The crime drama-thriller has proven to be timelessly popular in both film and television. With Secret in Their Eyes, adapted from the Argentinian Academy award-winning El Secreto de Sus Ojos (The winner of the Best Foreign Language Oscar in 2010, directed by Juan José Campanella), we are offered one headlined by three top names in Chiwetel Ejiofor, Julia Roberts and Nicole Kidman.

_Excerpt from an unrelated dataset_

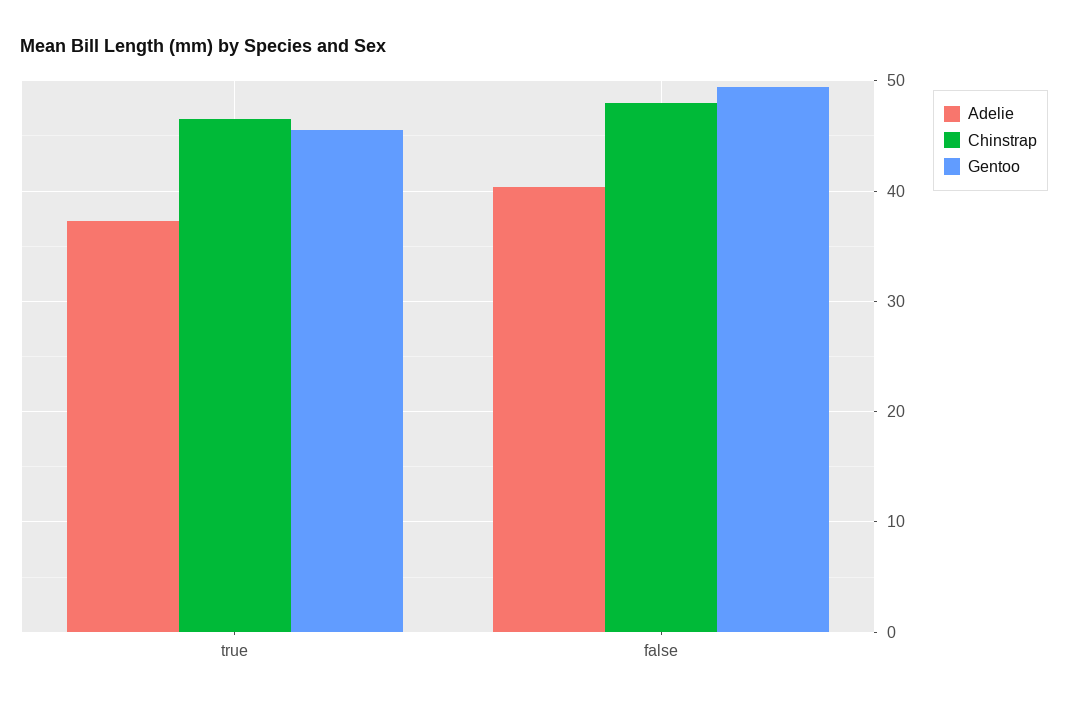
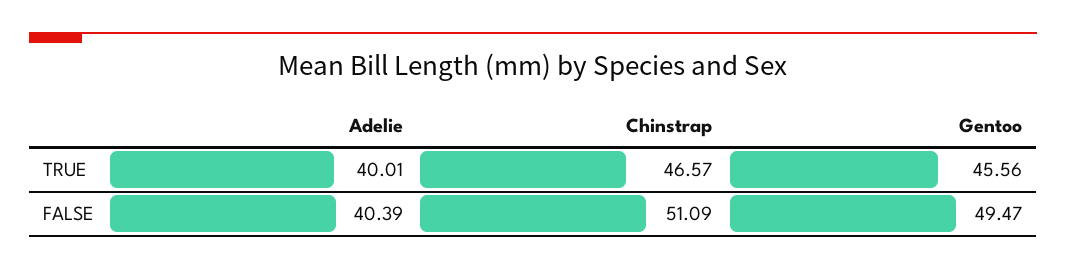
Adelie, true: 37 -> 40.01
Chinstrap, false: 48 -> 51.09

Secret in Their Eyes is set in Los Angeles, and centres on the city’s district attorney’s office where two friends, Ray Karsten (Ejiofor) and Jess Cobb (Roberts) and newly-hired assistant DA Claire Sloan (Kidman) work. Against the backdrop of the then President George W. Bush’s controversial War on Terror, Ray has been assigned to the FBI’s counter-terrorism investigation team. When a young female body is found in a dumpster next to a mosque, Ray and Jess are called in to investigate and discover, much to their horror, that the body is that of Carolyn, Jess’s teenage daughter. Though it is not his case, Ray goes above and beyond to bring Jess a sense of closure by prosecuting the murderer, causing much distress to his team and putting his job at risk. Ray finds himself in a tug-of-war for authority with Claire, who he is helplessly attracted to. Another trial he faces, unbeknownst to him, is that the criminal he seeks is institutionally protected. Thirteen years later, though Ray has gone into the private sector, he returns to the DA office, determined to reopen the case and have the matter resolved once and for all.

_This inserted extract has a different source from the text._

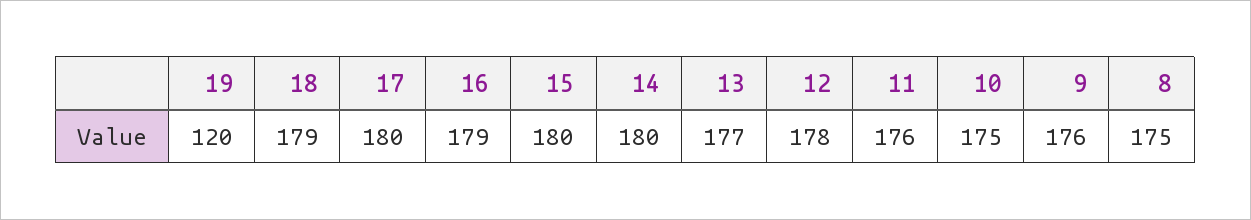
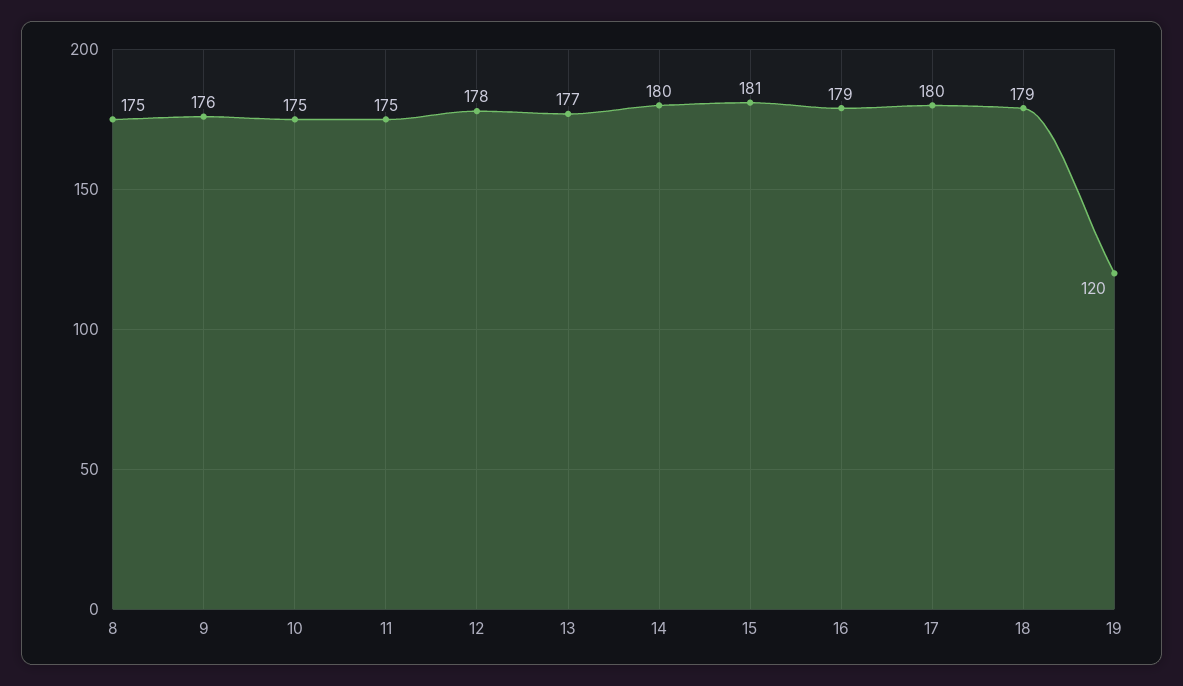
15: 180 -> 181
11: 176 -> 175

Ejiofor does his best with what is essentially a two-dimensional character. Kidman portrays the alternately sweet and stringent Claire effortlessly, allowing her natural illustriousness to shine throughout. Roberts provides the most enthralling performance. Her turn as the broken-hearted mother is stirring, and her unpredictability is intriguing to watch. Hers is also the only character that undergoes any kind of change and development.

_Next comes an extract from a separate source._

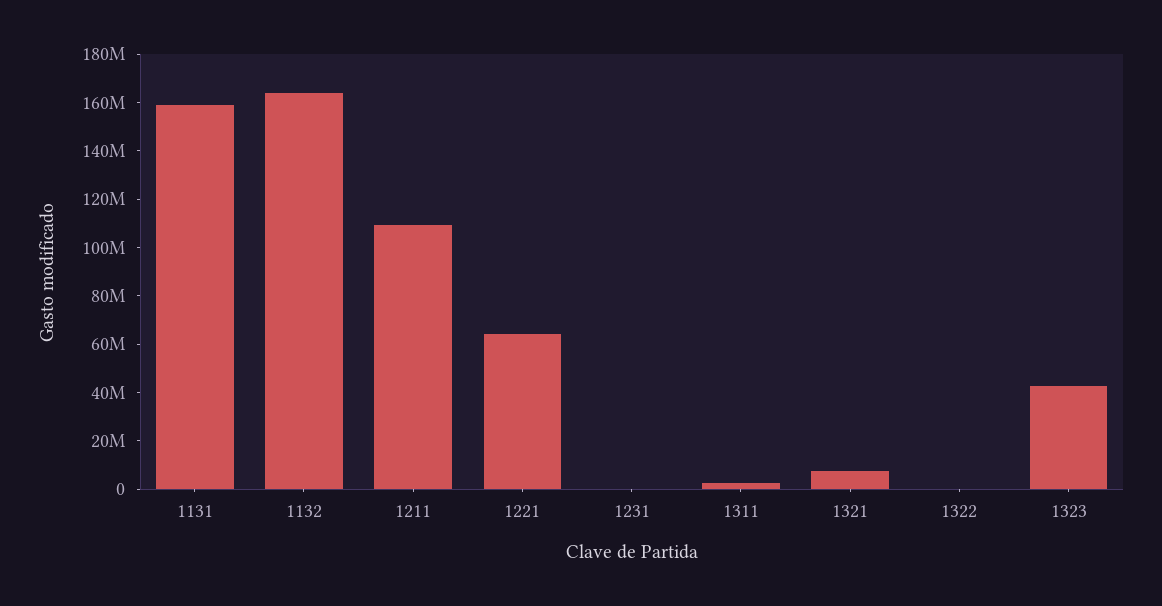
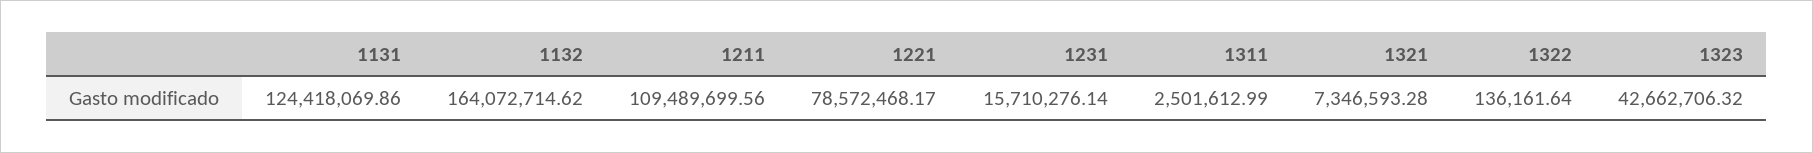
1131: 160000000 -> 124418069.86
1221: 65000000 -> 78572468.17
1231: 0 -> 15710276.14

Unfortunately, one is forced to question where  the sense of anticipation and exhilaration that writer-director Billy Ray brought to his previous scriptwriting credits (like Captain Philips and The Hunger Games) has gone. Just as El Secreto de Los Ojos provided a sociopolitical critique of Argentinian history, there seems to be an underlying commentary on Bush’s ‘War on Terror’ in Secret in Their Eyes but it is never overtly critical, the plot focusing instead on flat character drama. The audience is confronted by a country fuelled by paranoia, but this setting feels dropped in without being properly thought out. After New York is attacked, all are convinced that LA is the next target, but one gets the sense that this story comes too late and at the same time is not historically exploratory. On the other hand, the twist ending does provide an interesting take on America’s system of crime and punishment, and on its rather deranged prison systems.

With a classic generic opening, in the rape and murder of a young attractive girl, and an unrequited love story to give a tug on the heart strings weaved into the plotline, Secret in Their Eyes brings nothing new to the table. In spite of its clearly talented cast, the characters are uninteresting, the narrative is for the most part predictable, and it is disappointingly lacking in thrill factor.